後に武芸の達人といわれた山岡鉄舟こと鉄太郎は、山岡静山の門に入り鑓術(ヤリ)を習っておりました。ところが、その師匠の山岡静山が友の危急を救うために隅田川で水死してしまうのです。鉄舟は、昼の修行のあと毎晩欠かさず、尊敬していた師の墓参りをしていました。ところがお寺では、その鉄舟の姿を見間違えて、静山の墓に毎晩妖怪が出ると思い込み、山岡静山の実弟である高橋泥船(前述の三舟の一人)に連絡します。そこで泥舟は、妖怪をとっつかまえてやろうとして、ある夜、墓場で待ち伏せをしていました。
ところが、突然雷光(いなずま)が走って激しい雷がゴロゴロと鳴りだし、ザーッとものすごい雷雨が大地をたたきつけはじめました。それはとても立っていられないほどの激しさでした。

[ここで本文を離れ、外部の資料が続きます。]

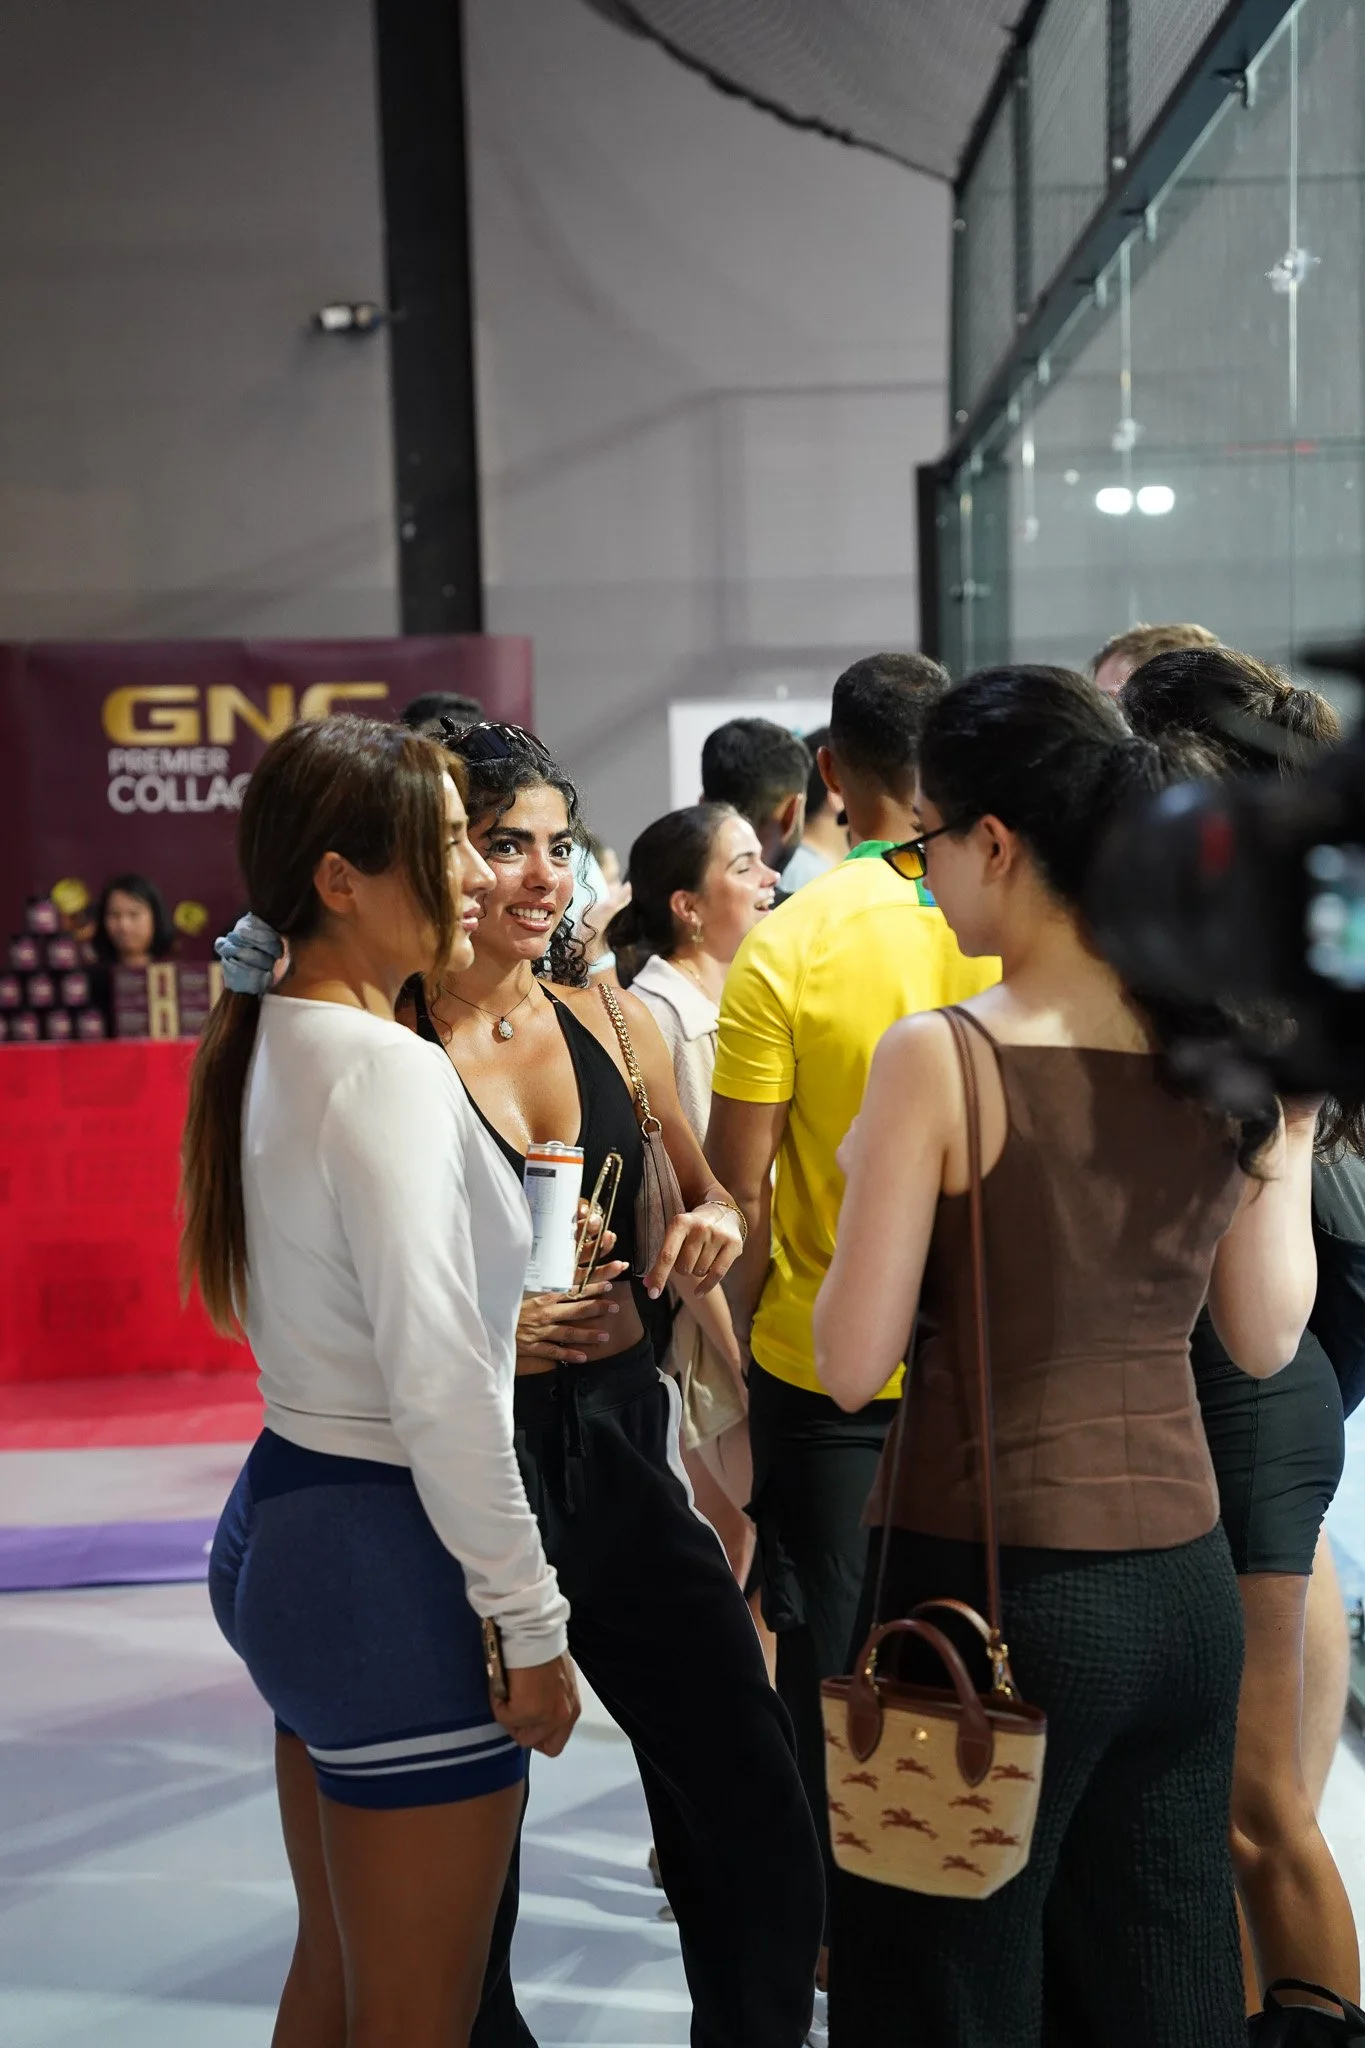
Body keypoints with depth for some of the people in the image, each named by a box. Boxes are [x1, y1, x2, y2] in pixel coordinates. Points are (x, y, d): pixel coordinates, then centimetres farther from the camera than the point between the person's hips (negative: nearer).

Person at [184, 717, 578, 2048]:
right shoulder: (391, 1073, -20)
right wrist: (528, 1622, -16)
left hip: (281, 1521, 10)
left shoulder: (272, 1046, 8)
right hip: (388, 1556, -9)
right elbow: (438, 1391, -23)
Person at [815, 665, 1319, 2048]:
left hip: (989, 1583, -5)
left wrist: (869, 1188, 3)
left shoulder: (940, 1059, -16)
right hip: (1184, 1580, 6)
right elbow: (1266, 1337, 7)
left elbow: (852, 1363, -13)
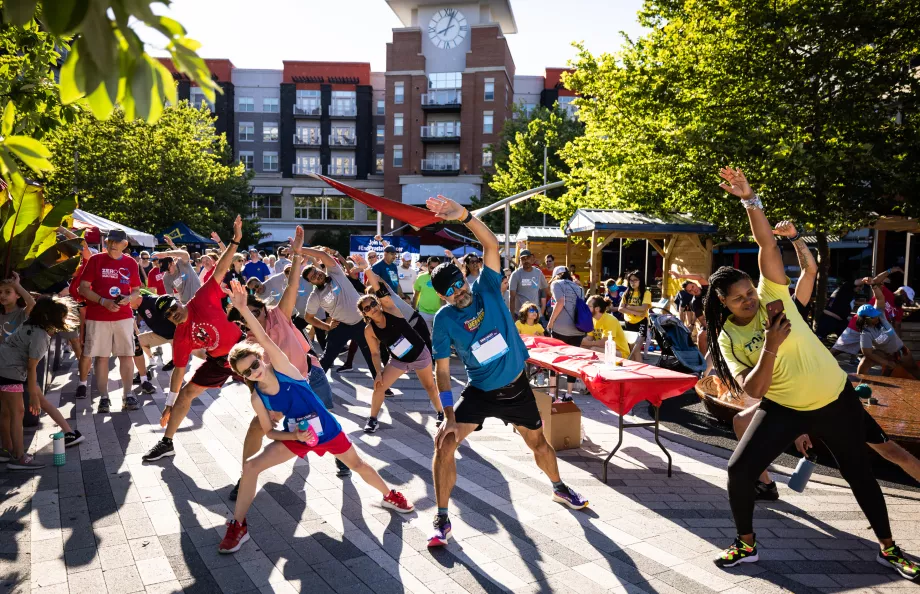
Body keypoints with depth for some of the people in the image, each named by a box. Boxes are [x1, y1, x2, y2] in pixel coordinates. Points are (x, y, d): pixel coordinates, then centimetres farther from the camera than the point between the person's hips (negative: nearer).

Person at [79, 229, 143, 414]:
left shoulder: (131, 263, 6)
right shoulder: (96, 260, -1)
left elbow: (136, 290, 14)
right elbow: (83, 288, -2)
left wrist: (128, 298, -8)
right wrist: (103, 301, -15)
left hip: (124, 316, 2)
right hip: (98, 317, -2)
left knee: (127, 355, 1)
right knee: (101, 356, 2)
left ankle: (127, 395, 10)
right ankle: (103, 397, 9)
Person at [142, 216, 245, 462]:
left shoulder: (202, 300, -20)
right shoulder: (180, 339, -11)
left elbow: (220, 269, -21)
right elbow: (179, 370, -6)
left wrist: (235, 240, -27)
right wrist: (169, 404, -6)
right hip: (218, 361, 3)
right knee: (185, 394, 1)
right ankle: (166, 443, 13)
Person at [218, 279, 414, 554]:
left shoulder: (283, 368, -23)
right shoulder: (257, 398, -14)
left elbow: (265, 340, -39)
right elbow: (269, 431, -4)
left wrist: (243, 309, -50)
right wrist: (295, 436, -22)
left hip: (327, 428, -2)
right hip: (297, 436, 2)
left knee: (357, 464, 16)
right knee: (250, 467, -13)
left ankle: (389, 495, 44)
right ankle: (238, 526, 3)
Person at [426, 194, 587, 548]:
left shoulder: (487, 289, -13)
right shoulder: (444, 320, -13)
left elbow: (491, 244, -27)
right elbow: (442, 370, -11)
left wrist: (463, 215, -43)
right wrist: (449, 417, -19)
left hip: (517, 387, 1)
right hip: (481, 393, -1)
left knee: (537, 441, 19)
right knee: (445, 442, -17)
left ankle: (559, 489, 49)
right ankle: (442, 520, -4)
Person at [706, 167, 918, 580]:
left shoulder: (772, 293, -12)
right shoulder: (728, 339, -10)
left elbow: (767, 244, -24)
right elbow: (752, 390, -19)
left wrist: (749, 198, -33)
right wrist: (771, 346, -30)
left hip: (835, 400, 0)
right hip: (783, 409, 1)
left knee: (859, 473, 12)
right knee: (739, 470, -10)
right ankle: (747, 544, 12)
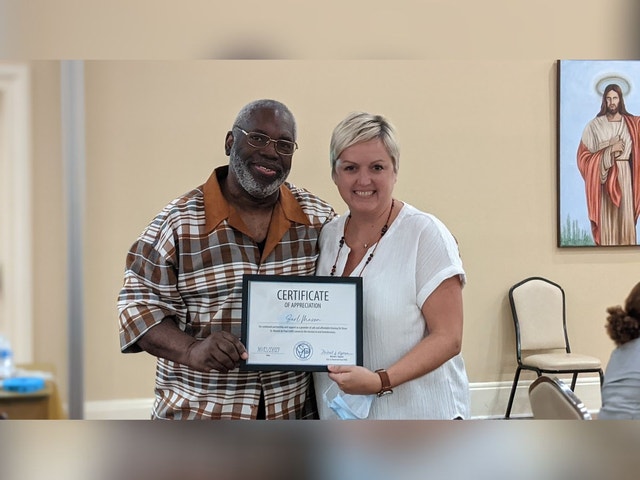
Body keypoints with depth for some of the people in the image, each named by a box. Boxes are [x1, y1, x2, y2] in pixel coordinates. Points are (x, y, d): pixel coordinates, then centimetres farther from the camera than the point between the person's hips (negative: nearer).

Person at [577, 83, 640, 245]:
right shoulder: (594, 125, 1)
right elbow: (584, 156, -2)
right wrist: (610, 150, -9)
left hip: (624, 175, 1)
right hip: (603, 177, -1)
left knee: (625, 215, 1)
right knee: (606, 218, -2)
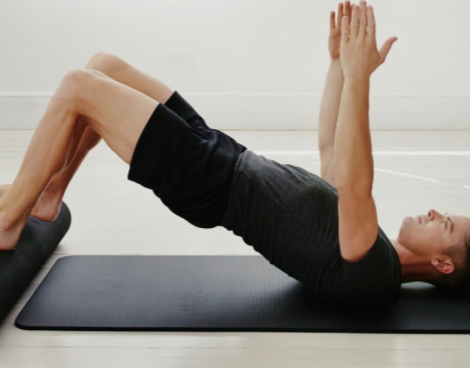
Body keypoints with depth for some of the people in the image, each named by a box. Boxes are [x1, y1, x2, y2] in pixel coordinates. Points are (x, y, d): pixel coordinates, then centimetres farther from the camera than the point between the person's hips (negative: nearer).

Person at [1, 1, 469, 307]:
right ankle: (47, 195, 21)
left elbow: (352, 186, -35)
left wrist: (358, 78, -38)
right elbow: (329, 145, 16)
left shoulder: (374, 272, -16)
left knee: (76, 88, -14)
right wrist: (339, 62, 9)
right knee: (102, 65, 8)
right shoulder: (367, 235, 9)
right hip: (220, 156, 9)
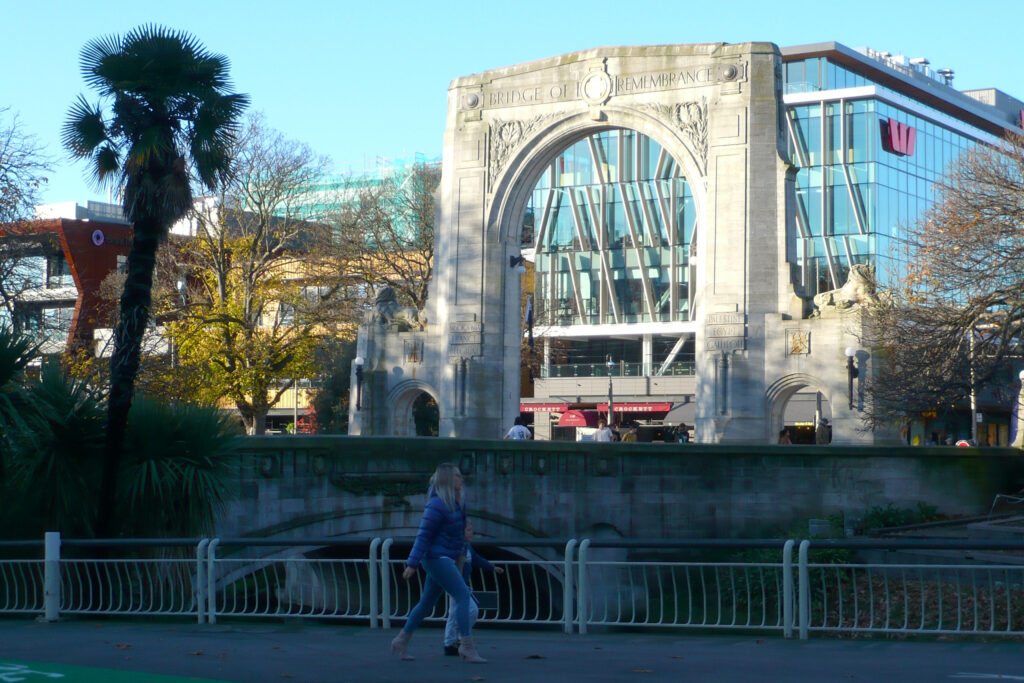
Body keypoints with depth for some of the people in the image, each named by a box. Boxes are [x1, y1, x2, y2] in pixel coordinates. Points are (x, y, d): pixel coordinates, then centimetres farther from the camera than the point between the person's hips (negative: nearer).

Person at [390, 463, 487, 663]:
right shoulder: (437, 505, -16)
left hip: (446, 559, 10)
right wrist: (412, 564, -18)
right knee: (463, 595, -15)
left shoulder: (455, 503, 12)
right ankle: (467, 645, -15)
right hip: (437, 558, -10)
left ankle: (401, 640, 25)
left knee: (427, 602, 15)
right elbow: (424, 535, -17)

すると、どこからか一人の男が静山のお墓に走り寄って一礼するなり、自分の羽織を脱いで静山の墓にかぶせて、「先生、ご安心下さい!鉄太郎がおそばにいます」と叫んで、濡れるのもかまわずズット墓のそばに仕えていたといいます。高橋泥舟はそれが鉄太郎だと分かって、涙を流して感動したということです。静山は槍術の達人でしたが、雷が大嫌いで、雷が鳴るといつも頭から布団をかぶって震えていたほどだったそうです。
死んだ人間、ましてや墓石が雷をこわがるわけはないのですから、現代人の理屈で考えれば、このエピソードは非合理的でくだらないと一蹴されそうです。けれども鉄太郎のこの行為は、現代人が見失いがちな人と人、心と心のまことのむすびつきをあざやかに示していないでしょうか。
のちに鉄太郎は静山の後を継ぐべき相続者に選ばれ、養子となって山岡姓を名乗り、山岡鉄舟と呼ばれるようになりました。